Reproduce the lines exactly as they appear, starting with the line that contains "Литературному музею Габдуллы" and continuing through the line that contains "Писатель также вспомнил".
─── DATA PROVIDED ───
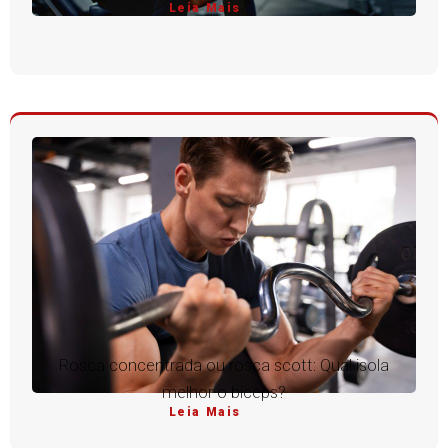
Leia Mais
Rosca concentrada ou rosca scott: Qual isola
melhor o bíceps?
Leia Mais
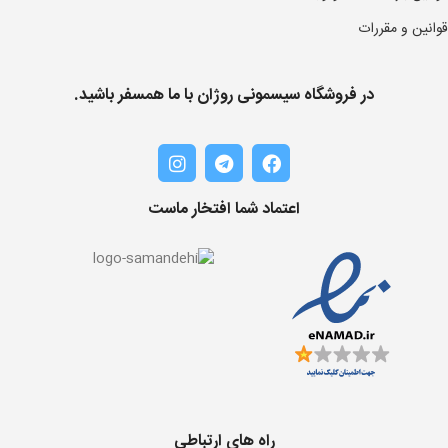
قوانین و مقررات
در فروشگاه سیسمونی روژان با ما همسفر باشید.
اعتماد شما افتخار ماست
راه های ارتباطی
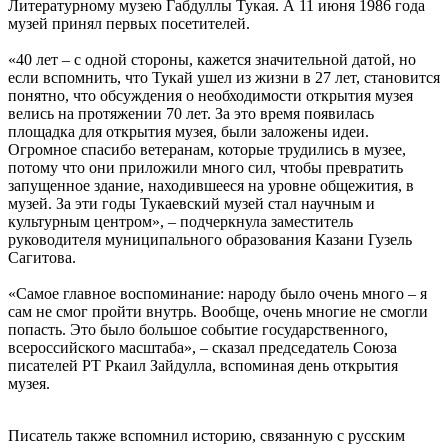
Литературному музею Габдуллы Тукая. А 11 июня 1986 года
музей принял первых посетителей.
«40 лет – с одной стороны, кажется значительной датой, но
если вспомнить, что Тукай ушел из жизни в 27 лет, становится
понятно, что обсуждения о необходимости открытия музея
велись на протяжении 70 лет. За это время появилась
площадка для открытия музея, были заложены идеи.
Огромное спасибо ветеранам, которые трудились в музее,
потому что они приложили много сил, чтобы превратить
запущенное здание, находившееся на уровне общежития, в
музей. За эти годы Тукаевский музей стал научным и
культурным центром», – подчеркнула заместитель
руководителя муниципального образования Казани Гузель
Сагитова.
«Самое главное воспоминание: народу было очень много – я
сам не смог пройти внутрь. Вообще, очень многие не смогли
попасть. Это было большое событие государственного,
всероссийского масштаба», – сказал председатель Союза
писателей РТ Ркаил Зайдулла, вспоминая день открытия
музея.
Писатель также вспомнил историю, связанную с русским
───
─── DATA PROVIDED ───
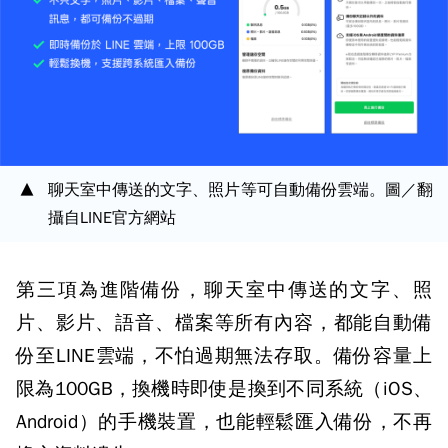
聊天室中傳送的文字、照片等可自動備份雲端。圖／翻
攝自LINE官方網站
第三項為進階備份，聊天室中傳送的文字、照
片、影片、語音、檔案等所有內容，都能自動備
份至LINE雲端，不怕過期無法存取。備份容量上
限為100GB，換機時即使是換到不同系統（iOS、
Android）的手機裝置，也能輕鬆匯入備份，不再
───
> _OUTPUT FOR THIS EXERCISE_:
Литературному музею Габдуллы Тукая. А 11 июня 1986 года
музей принял первых посетителей.
«40 лет – с одной стороны, кажется значительной датой, но
если вспомнить, что Тукай ушел из жизни в 27 лет, становится
понятно, что обсуждения о необходимости открытия музея
велись на протяжении 70 лет. За это время появилась
площадка для открытия музея, были заложены идеи.
Огромное спасибо ветеранам, которые трудились в музее,
потому что они приложили много сил, чтобы превратить
запущенное здание, находившееся на уровне общежития, в
музей. За эти годы Тукаевский музей стал научным и
культурным центром», – подчеркнула заместитель
руководителя муниципального образования Казани Гузель
Сагитова.
«Самое главное воспоминание: народу было очень много – я
сам не смог пройти внутрь. Вообще, очень многие не смогли
попасть. Это было большое событие государственного,
всероссийского масштаба», – сказал председатель Союза
писателей РТ Ркаил Зайдулла, вспоминая день открытия
музея.
Писатель также вспомнил историю, связанную с русским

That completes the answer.